Studio album by NEWS
- Released: April 27, 2005
- Genre: Japanese Pop
- Length: 56:13 (limited) 61:24 (regular)
- Label: Johnny & Associates

NEWS chronology
|  | Touch (2005) | Pacific (2008) |

Singles from touch
- "NEWS NIPPON" Released: November 7, 2003; "Kibou ~Yell~" Released: May 12, 2004; "Akaku Moyuru Taiyou" Released: August 11, 2004; "Cherish" Released: March 16, 2005;

= Touch (NEWS album) =

Touch is the first studio album by Japanese musical group NEWS, released on April 27, 2005. The album reached the number one position on the Oricon Daily Album Chart and Oricon Weekly Album Chart. Four singles have been released from this album.
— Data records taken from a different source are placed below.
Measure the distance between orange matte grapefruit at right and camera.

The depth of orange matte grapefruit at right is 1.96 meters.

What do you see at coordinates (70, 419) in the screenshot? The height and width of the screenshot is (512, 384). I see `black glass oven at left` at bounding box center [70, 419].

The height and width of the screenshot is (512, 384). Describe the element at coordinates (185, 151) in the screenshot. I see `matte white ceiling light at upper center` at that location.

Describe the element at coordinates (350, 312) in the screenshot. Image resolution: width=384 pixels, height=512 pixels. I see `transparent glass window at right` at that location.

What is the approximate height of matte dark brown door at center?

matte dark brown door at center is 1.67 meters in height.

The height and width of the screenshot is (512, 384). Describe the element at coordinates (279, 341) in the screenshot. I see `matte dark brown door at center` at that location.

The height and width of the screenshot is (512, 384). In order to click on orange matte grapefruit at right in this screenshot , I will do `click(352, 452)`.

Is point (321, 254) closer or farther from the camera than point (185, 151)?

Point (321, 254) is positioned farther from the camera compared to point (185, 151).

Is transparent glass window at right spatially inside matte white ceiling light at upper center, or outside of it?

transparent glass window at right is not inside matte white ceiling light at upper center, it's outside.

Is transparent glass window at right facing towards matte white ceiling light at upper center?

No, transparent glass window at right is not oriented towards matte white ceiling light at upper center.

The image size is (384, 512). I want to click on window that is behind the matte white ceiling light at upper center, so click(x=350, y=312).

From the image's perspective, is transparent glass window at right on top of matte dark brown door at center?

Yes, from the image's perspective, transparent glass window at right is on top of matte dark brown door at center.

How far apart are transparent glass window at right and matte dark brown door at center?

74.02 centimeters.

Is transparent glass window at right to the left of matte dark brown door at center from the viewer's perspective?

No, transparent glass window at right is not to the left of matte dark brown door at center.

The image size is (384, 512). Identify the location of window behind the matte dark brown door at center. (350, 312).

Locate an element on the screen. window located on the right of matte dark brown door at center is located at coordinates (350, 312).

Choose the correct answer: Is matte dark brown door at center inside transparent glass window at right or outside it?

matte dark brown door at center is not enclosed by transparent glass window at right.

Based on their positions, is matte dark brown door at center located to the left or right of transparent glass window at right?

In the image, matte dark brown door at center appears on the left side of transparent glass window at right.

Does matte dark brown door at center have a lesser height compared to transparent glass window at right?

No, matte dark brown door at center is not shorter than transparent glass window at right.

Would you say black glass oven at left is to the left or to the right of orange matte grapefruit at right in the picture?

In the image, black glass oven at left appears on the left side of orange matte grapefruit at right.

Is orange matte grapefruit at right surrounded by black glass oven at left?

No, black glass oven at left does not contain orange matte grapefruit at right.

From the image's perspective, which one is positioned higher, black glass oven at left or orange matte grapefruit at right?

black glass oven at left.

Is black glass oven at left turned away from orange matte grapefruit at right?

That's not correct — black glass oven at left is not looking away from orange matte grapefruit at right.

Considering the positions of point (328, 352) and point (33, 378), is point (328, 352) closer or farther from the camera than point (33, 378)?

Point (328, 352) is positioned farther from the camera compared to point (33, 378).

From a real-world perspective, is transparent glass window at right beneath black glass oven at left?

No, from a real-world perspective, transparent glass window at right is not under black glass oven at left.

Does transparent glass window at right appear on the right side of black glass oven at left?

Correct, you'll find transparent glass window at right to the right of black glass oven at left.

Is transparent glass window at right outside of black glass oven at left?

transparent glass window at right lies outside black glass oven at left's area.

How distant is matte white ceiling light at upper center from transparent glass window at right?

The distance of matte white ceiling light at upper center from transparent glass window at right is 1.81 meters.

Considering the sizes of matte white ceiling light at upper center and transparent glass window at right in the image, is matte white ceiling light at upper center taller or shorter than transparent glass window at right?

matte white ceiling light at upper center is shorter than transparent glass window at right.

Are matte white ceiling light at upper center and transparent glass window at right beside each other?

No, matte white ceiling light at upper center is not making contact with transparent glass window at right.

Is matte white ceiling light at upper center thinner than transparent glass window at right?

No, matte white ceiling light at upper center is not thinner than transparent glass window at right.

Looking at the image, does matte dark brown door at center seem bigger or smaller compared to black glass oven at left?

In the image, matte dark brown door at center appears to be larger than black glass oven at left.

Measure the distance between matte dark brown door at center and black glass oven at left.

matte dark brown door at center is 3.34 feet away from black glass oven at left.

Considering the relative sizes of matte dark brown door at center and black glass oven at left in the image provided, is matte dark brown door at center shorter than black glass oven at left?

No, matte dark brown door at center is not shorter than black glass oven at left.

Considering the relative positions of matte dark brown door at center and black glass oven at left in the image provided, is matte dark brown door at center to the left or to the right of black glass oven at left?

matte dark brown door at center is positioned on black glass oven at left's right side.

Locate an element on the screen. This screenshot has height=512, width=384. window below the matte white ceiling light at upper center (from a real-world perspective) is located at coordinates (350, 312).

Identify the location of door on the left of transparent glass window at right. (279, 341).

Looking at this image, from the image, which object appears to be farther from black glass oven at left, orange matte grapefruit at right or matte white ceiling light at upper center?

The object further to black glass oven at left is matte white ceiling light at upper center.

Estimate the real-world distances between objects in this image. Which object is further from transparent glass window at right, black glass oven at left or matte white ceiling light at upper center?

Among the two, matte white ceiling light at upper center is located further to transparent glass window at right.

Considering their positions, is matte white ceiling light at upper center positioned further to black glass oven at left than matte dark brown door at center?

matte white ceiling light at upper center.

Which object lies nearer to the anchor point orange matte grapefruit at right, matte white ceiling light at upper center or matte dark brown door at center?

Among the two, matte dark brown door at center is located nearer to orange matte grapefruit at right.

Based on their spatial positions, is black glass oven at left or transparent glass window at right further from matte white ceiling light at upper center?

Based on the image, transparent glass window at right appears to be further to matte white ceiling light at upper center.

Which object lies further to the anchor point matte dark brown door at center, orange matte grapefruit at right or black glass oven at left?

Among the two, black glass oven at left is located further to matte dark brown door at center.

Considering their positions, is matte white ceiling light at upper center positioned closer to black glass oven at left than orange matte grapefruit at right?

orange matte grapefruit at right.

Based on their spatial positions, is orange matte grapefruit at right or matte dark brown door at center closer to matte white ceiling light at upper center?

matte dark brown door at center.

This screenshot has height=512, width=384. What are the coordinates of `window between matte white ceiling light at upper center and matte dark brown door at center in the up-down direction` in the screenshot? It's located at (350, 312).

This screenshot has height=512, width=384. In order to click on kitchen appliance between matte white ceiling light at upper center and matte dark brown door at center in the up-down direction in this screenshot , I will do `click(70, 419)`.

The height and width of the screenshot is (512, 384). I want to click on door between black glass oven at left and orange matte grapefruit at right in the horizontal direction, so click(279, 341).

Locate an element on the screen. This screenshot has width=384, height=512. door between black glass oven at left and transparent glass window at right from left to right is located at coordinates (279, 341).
==Tie-ups and theme songs==
"Kibou ~Yell~" was used as the theme song for the 2004 Men's World Olympic Volleyball qualification tournaments for Japanese television broadcasting. "Kirameki no Kanata e" was used as the image song for the 36th Spring High School Volleyball tournament, as well as the Nivea "8x4 Powder Spray" commercial song. "Akaku Moyuru Taiyou" was used as the image song for the 2004 Japanese Fuji Television broadcast of the FIVB World Grand Prix. "Cherish" was used as the TBC "Good News" Campaign Song. "NEWS Nippon" was used as the 2003 Volleyball World Cup Japanese broadcast song.

==Track listing==

Notes
- All of Takahiro Moriuchi's lines in "NEWS NIPPON" were re-recorded by other members of the group for the version on this album.

Limited edition
| No. | Title | Lyrics | Music | Length |
|---|---|---|---|---|
| 1. | "Kibou ~Yell~" | Ide Kouji | Ide Kouji | 4:35 |
| 2. | "Kirameki no Kanata e" | Sakai Mikio | Sakai Mikio | 5:01 |
| 3. | "Akaku Moyuru Taiyou" | Satomi | Shusui, Stefan Engblom, Axel Belinder | 4:31 |
| 4. | "I・ZA・NA・I・ZU・KI" | Kondo Natsuko | Joey Carbone, David Kater, Jay Condiotti | 4:00 |
| 5. | "Love Song" | Yamashita Tomohisa | Yamashita Tomohisa | 5:20 |
| 6. | "Zutto" | Kondo Natsuko | Ueno Kouji | 4:10 |
| 7. | "High TEN!" | Kizuki Mihiro | Maejima Yasuaki | 4:15 |
| 8. | "Koiyake" | Kizuki Mihiro | Shusui, Henric Uhrbom, Julius Bengtsson | 2:59 |
| 9. | "Shissho! Friday Night" | Matsuki Taijirou | Matsuki Taijirou | 2:25 |
| 10. | "Say Hello" | ARCHIBOLD, Atoji Makoto, 春和文 | ARCHIBOLD | 4:11 |
| 11. | "Cherish" | Fukushi Kentarou | Fukushi Kentarou | 4:23 |
| 12. | "Yawarakana Mama de" | KNM PROJECT | Makaino Kouji | 4:55 |
| 13. | "NEWS NIPPON" | KNM PROJECT | Makaino Yasuji | 4:39 |
| 14. | "Yume no kazu dake ai ga umareru (A cappella version)" | zopp | Larry Forsberg, Sven-inge Sjoberg, Lennart Wastesson | 1:35 |

Regular edition
| No. | Title | Lyrics | Music | Length |
|---|---|---|---|---|
| 15. | "Stand Up (rock version)" | Kurosu Chihiro | Richard Fairbrass, Christopher Fairbrass, Clyde Ward | 3:49 |

==DVD==
A DVD came with the limited-edition version of the album. It contained a "PRIVATE MOVIE" section of the members pretending to go on dates with viewers, "CONCERT" section with a performance of "Yume no Kazu dake Ai ga Umareru" from the NEWSnowConcert, and a "MESSAGE" section with a brief message about the album from each member.